Review: 'Chinese Shadows' by Simon Leys

It seems commonplace on websites concerned with China to review new books coming out in the field, with these latest releases adding to the vast array of titles published on 20th century China in the last 30 to 40 years. However, with the intention of leaving these new titles to the scrutiny of others, Sino-Gist will instead take a glance at some of the best books on Chinese affairs written since 1960. To start this series of posts, Simon Leys' 'Chinese Shadows':

First published in French with the title 'Ombres Chinoises' in 1974, and released in English translation in 1977, 'Chinese Shadows' by Simon Leys (the pseudonym for sinologist Pierre Ryckmans) is a frank and (as the author admits) not objective book of observations and reflections on the People's Republic of China as it was when the author visited in 1972. As the dust jacket to the Viking edition of the work states, the book 'aroused a storm of controversy' when it was released in France. It is not hard to see why: Leys takes the reader behind the smokescreen set up by China's authorities and reveals (using his first-hand experience) some of the harsher truths behind a China still in the midst of the decade-long Great Proletarian Cultural Revolution.

Leys' fascinating insights are commonly known to us now. The copious study of the Cultural Revolution in both China and the West has revealed some of the horrifying results of Mao's last great throw of the revolutionary dice. Thus, it is hard to gauge 35 years later the impact 'Chinese Shadows' had on perceptions of China at the time, especially following the revelations made in the author's 'Les Habits Neufs du Président Mao', which was released a couple of years beforehand However, even now, the reader is still infused with a unique sense of the catastrophe the Cultural Revolution represented for China. This is epitomised as part of Leys' observations on the changing nature of Beijing under the CCP's rule- the destruction of Beijing's historic Imperial architecture and monuments remain as heart-wrenching as they must have been in 1974.

As mentioned earlier, 'Chinese Shadows' does not aim for objectivity. Indeed, it does not take long to realise the author's deep personal attachment to China. While his (in his own words) 'negative impressions' sometimes hamper the book's descriptions and arguments, it does not pretend to be a work of history.

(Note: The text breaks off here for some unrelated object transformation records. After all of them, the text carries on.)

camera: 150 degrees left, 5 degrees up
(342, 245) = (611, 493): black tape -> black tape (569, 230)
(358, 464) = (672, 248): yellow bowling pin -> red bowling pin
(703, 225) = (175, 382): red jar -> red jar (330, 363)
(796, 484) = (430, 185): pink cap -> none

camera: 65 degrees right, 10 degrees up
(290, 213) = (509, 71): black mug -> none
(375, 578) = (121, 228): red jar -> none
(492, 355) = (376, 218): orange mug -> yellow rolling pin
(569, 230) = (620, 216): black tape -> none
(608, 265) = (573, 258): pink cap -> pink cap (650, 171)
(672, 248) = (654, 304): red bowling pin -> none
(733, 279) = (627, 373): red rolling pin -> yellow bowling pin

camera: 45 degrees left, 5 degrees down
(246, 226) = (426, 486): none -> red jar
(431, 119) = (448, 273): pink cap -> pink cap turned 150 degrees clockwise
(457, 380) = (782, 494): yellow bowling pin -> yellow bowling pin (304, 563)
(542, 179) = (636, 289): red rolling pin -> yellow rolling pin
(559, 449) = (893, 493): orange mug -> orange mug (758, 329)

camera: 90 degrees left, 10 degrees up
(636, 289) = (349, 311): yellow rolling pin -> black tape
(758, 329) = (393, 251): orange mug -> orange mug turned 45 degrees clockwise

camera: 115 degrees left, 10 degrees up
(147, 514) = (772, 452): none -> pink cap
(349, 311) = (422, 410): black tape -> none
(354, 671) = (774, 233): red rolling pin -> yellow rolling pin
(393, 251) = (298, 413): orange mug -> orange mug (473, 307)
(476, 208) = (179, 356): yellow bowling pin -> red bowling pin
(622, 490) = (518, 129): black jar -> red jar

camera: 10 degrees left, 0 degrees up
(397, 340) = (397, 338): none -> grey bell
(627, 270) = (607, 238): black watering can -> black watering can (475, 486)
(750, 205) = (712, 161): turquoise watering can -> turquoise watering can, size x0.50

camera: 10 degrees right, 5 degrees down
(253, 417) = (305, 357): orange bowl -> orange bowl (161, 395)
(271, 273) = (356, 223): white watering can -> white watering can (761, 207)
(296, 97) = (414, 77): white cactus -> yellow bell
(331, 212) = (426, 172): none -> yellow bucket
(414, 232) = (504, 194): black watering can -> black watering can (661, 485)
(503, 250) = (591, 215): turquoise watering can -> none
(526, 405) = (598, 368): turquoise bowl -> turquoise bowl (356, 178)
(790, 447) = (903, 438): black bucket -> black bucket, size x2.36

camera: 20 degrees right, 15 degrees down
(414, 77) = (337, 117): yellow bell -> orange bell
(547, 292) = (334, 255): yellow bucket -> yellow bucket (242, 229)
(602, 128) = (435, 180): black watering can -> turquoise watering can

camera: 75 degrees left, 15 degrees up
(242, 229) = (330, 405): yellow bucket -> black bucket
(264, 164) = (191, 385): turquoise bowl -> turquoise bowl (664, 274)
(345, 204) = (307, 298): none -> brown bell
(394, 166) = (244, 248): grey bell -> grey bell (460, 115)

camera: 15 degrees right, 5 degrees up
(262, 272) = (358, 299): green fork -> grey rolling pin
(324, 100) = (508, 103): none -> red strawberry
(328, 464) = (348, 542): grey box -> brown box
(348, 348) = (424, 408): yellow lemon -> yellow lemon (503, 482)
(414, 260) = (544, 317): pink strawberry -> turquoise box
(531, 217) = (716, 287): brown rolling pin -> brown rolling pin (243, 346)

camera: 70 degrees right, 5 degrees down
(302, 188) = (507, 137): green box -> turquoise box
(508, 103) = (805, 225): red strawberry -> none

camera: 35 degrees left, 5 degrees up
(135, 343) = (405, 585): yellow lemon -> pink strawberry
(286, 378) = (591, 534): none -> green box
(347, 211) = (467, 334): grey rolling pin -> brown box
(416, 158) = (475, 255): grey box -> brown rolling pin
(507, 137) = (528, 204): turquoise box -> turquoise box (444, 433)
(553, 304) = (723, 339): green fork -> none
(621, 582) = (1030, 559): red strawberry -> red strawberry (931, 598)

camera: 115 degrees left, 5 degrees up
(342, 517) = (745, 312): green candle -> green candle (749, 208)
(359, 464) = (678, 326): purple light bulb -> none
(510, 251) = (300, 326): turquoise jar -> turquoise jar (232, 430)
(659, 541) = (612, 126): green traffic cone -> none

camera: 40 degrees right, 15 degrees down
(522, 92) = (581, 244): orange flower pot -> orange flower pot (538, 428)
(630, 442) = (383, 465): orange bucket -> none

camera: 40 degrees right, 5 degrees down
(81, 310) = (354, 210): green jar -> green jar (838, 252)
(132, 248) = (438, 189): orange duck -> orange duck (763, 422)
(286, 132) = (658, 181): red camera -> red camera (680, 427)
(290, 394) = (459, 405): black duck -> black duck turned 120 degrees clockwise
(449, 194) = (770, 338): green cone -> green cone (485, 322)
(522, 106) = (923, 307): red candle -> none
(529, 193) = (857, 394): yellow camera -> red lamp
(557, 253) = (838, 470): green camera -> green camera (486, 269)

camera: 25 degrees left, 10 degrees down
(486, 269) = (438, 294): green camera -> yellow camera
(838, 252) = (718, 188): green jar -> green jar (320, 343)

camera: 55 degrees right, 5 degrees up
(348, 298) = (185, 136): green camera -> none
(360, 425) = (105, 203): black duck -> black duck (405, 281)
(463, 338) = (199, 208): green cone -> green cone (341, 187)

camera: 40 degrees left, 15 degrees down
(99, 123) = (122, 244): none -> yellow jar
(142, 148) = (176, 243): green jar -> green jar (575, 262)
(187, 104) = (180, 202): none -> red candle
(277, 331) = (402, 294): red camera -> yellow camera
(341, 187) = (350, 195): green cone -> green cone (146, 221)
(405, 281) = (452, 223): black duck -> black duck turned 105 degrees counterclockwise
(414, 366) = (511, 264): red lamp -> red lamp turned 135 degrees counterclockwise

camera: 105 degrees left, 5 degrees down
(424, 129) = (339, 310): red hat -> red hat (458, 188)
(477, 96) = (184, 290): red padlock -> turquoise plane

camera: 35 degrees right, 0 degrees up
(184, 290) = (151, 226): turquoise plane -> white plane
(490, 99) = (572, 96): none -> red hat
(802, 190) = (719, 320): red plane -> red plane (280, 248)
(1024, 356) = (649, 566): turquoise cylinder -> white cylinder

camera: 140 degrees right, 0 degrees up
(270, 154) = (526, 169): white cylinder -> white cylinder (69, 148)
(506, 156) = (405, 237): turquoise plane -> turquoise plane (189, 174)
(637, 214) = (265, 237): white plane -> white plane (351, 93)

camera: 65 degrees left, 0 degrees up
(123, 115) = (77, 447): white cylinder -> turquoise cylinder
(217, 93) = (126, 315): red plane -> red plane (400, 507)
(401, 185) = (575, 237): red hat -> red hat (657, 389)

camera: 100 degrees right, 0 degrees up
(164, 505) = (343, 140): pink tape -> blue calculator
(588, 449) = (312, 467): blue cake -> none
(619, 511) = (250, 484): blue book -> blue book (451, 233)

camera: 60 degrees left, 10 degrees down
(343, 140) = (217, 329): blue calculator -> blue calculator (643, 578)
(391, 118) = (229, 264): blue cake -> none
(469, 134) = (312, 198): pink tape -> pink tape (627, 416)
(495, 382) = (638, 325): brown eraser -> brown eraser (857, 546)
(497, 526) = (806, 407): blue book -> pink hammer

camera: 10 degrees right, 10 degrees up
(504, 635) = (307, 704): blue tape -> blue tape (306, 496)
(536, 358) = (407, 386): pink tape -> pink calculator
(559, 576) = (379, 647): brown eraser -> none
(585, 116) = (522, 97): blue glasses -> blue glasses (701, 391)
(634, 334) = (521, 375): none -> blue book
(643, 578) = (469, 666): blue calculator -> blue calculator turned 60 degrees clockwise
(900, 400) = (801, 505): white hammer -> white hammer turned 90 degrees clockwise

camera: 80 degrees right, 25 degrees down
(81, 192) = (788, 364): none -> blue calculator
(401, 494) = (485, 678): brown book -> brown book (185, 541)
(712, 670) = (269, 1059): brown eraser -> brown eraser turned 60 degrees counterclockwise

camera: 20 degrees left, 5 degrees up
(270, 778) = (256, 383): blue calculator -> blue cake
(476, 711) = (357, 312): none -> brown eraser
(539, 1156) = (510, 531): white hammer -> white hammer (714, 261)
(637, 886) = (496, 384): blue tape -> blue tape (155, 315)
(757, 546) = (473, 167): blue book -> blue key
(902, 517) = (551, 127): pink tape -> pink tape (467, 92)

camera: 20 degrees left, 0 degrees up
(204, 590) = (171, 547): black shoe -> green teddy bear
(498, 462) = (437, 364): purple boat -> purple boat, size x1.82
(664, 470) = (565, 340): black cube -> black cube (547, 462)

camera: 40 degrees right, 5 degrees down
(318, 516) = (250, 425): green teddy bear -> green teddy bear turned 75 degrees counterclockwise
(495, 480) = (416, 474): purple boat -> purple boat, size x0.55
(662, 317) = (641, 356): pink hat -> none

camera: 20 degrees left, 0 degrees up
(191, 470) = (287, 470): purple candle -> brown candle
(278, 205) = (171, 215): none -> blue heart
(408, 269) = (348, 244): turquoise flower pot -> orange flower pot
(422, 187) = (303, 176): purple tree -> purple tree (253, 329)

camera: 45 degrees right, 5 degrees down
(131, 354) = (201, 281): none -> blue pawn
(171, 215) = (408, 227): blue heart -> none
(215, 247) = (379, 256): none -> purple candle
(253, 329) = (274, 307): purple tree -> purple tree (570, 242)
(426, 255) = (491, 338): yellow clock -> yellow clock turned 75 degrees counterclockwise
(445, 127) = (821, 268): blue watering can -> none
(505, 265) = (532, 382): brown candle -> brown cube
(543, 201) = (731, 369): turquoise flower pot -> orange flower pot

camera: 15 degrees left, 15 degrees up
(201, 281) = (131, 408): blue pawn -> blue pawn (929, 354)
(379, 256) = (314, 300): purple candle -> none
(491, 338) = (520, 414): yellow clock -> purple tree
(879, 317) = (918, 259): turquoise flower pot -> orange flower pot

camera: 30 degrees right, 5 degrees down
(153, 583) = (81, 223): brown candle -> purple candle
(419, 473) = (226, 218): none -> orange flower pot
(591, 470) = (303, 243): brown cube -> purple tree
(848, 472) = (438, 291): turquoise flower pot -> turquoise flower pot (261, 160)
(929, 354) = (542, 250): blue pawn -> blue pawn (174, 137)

Rather, Simon Leys is writing in the hope that (to paraphrase the post scriptum) one day he can produce a much more positive assessment of China . Today, there are certainly better books on the Cultural Revolution available to those interested in the period, and the same could be said for many of the topics (be they politics, society or something else) that Leys covers. However, there are few memoirs about China that exude as much genuine conviction- that alone makes 'Chinese Shadows' a book well worth reading.